[[ DATA SUPPLIED, beginning ]]
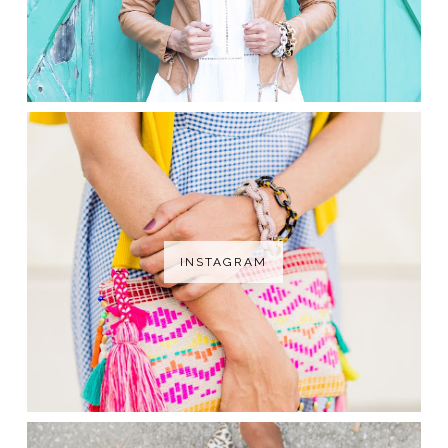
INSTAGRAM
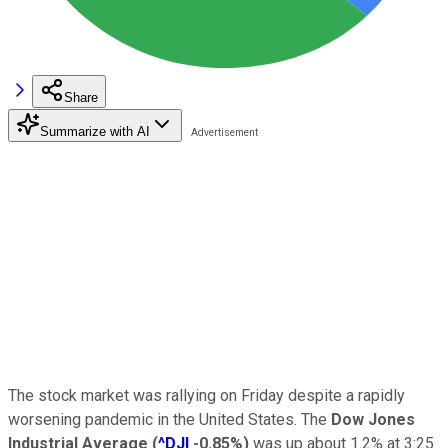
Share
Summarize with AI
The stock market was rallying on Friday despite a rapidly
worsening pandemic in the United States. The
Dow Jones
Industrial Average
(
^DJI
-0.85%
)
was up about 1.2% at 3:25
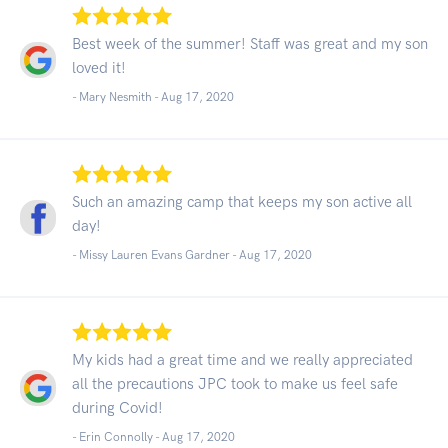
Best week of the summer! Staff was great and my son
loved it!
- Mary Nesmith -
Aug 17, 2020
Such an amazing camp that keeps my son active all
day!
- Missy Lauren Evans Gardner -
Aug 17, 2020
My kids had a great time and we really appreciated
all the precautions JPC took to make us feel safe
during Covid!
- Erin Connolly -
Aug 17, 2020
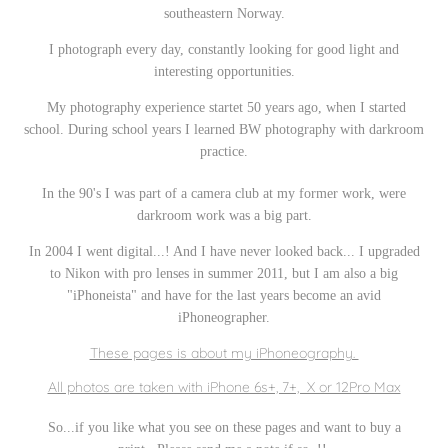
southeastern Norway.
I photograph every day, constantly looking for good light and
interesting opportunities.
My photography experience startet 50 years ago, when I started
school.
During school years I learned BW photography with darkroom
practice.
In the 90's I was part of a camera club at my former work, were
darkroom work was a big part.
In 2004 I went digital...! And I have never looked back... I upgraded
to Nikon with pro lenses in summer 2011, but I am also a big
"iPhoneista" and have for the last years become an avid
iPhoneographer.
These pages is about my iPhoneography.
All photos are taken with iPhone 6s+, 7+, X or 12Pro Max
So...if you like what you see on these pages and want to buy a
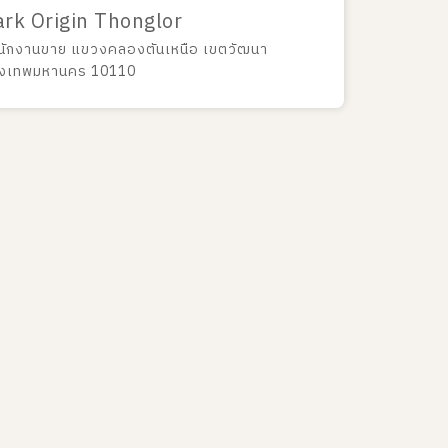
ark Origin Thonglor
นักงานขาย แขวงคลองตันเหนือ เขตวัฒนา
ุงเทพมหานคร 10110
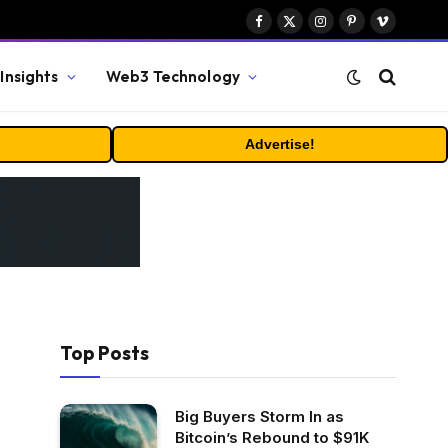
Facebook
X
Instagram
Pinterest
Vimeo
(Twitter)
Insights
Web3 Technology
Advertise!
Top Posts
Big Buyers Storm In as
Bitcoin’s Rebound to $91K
[[ DATA SUPPLIED, end ]]
[[ DATA SUPPLIED, beginning ]]
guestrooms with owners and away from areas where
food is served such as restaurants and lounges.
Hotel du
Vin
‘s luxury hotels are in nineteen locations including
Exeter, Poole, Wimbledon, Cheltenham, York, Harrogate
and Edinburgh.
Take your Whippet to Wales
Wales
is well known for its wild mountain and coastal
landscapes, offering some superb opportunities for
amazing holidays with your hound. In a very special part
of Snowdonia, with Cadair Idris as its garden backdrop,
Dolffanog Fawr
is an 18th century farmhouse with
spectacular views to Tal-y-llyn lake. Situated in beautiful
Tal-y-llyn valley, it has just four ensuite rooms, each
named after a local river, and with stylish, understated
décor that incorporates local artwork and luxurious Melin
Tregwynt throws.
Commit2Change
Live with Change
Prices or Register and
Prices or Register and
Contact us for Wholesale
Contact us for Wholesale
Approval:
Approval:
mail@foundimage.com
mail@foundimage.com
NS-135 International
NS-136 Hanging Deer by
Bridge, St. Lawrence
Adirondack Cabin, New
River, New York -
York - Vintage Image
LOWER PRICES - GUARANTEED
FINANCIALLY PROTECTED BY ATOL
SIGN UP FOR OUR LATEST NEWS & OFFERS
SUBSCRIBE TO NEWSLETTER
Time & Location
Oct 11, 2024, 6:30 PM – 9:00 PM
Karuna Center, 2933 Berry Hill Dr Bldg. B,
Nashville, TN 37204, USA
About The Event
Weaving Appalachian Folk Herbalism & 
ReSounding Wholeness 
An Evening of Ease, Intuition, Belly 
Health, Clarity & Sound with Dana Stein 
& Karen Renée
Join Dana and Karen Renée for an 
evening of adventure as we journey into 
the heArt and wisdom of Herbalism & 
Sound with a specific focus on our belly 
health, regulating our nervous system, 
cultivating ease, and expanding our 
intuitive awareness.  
[[ DATA SUPPLIED, end ]]
[[ DATA SUPPLIED, beginning ]]
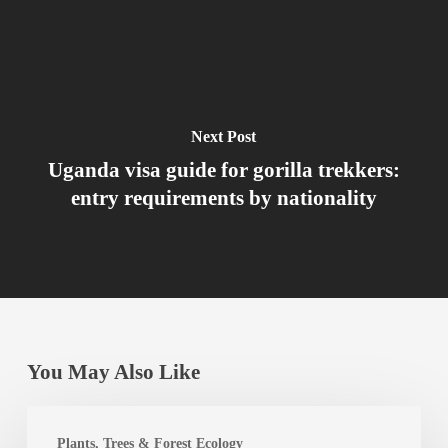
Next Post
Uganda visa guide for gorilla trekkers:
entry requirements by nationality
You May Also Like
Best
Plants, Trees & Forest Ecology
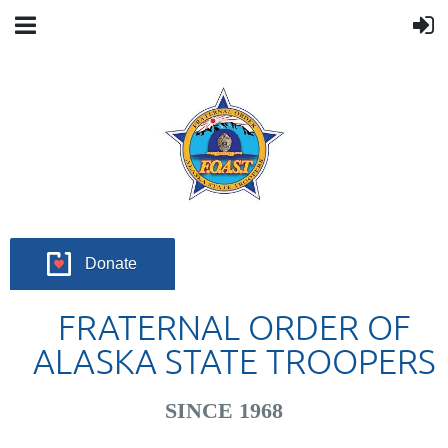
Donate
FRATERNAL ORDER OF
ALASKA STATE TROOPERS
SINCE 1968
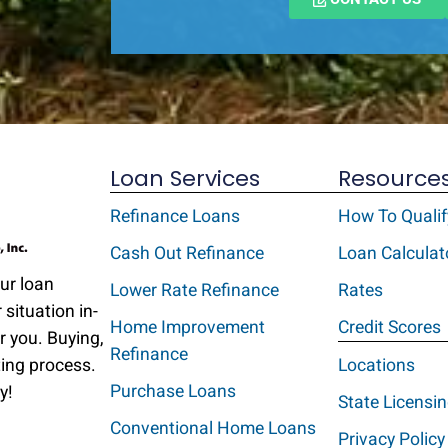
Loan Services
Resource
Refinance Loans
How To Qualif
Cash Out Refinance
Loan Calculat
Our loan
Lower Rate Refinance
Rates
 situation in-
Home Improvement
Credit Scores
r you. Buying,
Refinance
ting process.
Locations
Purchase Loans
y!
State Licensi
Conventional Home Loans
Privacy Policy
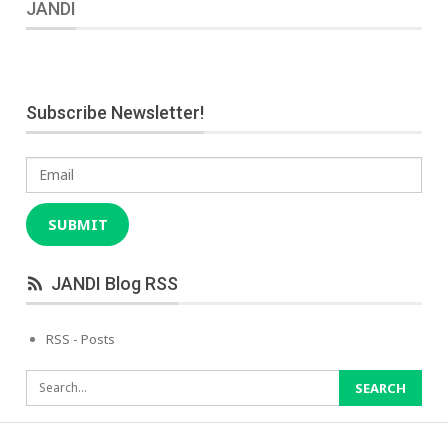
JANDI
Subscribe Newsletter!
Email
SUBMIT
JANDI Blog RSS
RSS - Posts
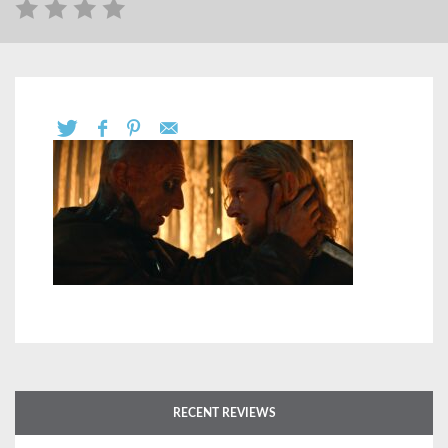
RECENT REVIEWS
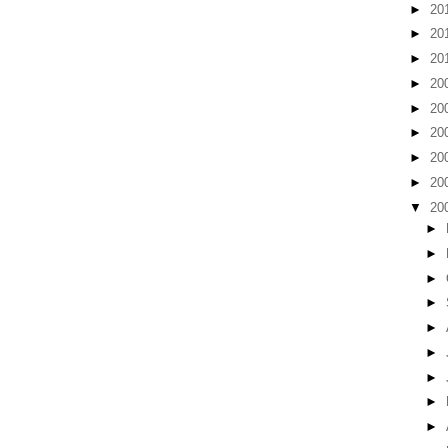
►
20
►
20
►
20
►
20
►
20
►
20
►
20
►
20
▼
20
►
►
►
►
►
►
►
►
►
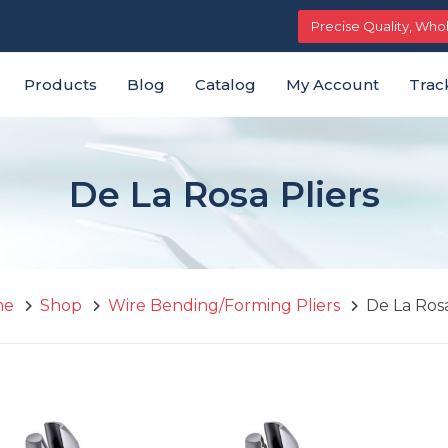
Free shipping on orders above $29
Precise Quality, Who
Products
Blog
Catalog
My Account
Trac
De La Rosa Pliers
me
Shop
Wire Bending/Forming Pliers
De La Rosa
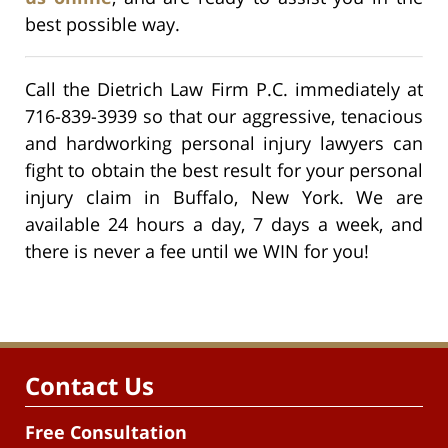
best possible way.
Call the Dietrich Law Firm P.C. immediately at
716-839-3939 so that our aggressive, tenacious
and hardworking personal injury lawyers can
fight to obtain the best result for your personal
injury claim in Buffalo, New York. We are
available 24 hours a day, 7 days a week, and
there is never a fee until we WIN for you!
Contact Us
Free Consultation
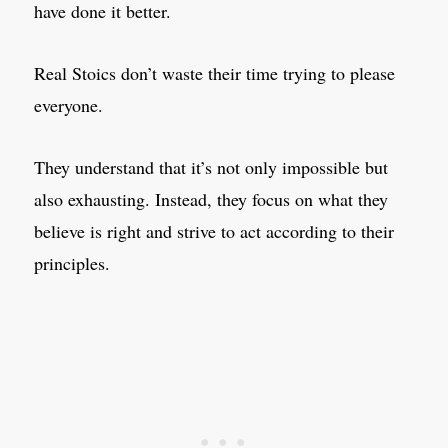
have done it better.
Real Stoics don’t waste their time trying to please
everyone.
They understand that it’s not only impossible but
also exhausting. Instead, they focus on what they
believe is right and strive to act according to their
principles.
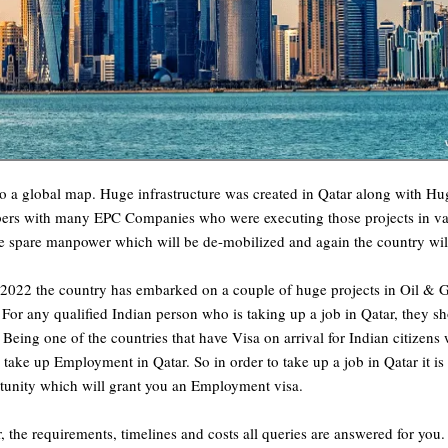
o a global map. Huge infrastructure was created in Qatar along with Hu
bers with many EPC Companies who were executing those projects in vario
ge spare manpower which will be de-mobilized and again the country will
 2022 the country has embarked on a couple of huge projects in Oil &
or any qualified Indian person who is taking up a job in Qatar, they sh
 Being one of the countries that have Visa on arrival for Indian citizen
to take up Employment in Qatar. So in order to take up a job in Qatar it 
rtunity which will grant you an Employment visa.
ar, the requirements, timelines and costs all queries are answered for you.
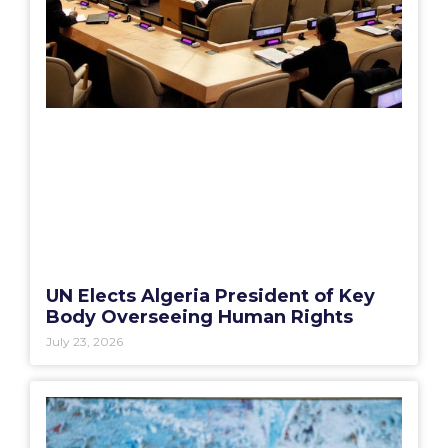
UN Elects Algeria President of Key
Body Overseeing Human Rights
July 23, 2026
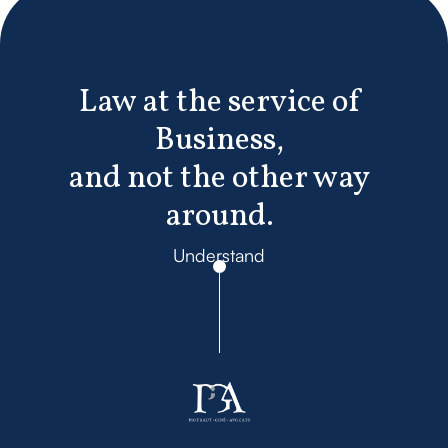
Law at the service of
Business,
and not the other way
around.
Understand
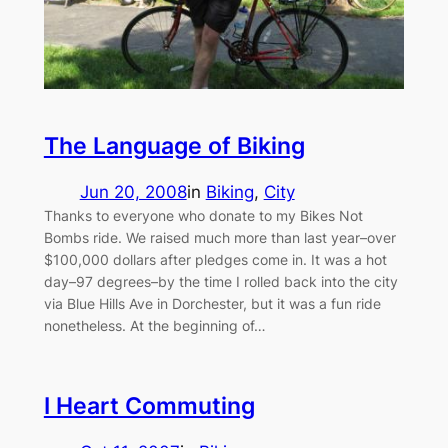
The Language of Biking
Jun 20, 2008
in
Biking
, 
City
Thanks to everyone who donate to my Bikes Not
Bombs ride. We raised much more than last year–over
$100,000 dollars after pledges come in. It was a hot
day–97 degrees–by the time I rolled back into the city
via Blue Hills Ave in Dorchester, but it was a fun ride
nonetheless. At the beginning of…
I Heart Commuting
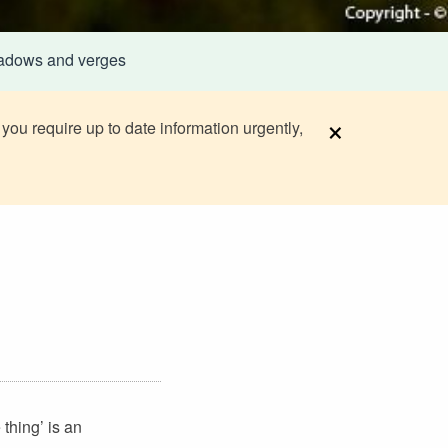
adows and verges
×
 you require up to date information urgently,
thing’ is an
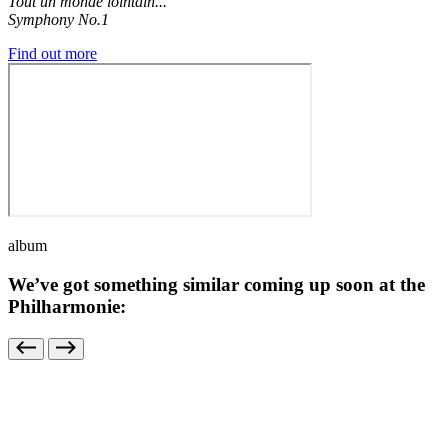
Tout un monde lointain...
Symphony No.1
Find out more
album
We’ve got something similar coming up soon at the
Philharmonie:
[[ DATA SUPPLIED, end ]]
Copy the lines above exactly, beginning at the line that has "River, New York" and stopping after the line that has "intuitive awareness.", and omit the rest.

River, New York -
York - Vintage Image
LOWER PRICES - GUARANTEED
FINANCIALLY PROTECTED BY ATOL
SIGN UP FOR OUR LATEST NEWS & OFFERS
SUBSCRIBE TO NEWSLETTER
Time & Location
Oct 11, 2024, 6:30 PM – 9:00 PM
Karuna Center, 2933 Berry Hill Dr Bldg. B,
Nashville, TN 37204, USA
About The Event
Weaving Appalachian Folk Herbalism & 
ReSounding Wholeness 
An Evening of Ease, Intuition, Belly 
Health, Clarity & Sound with Dana Stein 
& Karen Renée
Join Dana and Karen Renée for an 
evening of adventure as we journey into 
the heArt and wisdom of Herbalism & 
Sound with a specific focus on our belly 
health, regulating our nervous system, 
cultivating ease, and expanding our 
intuitive awareness.  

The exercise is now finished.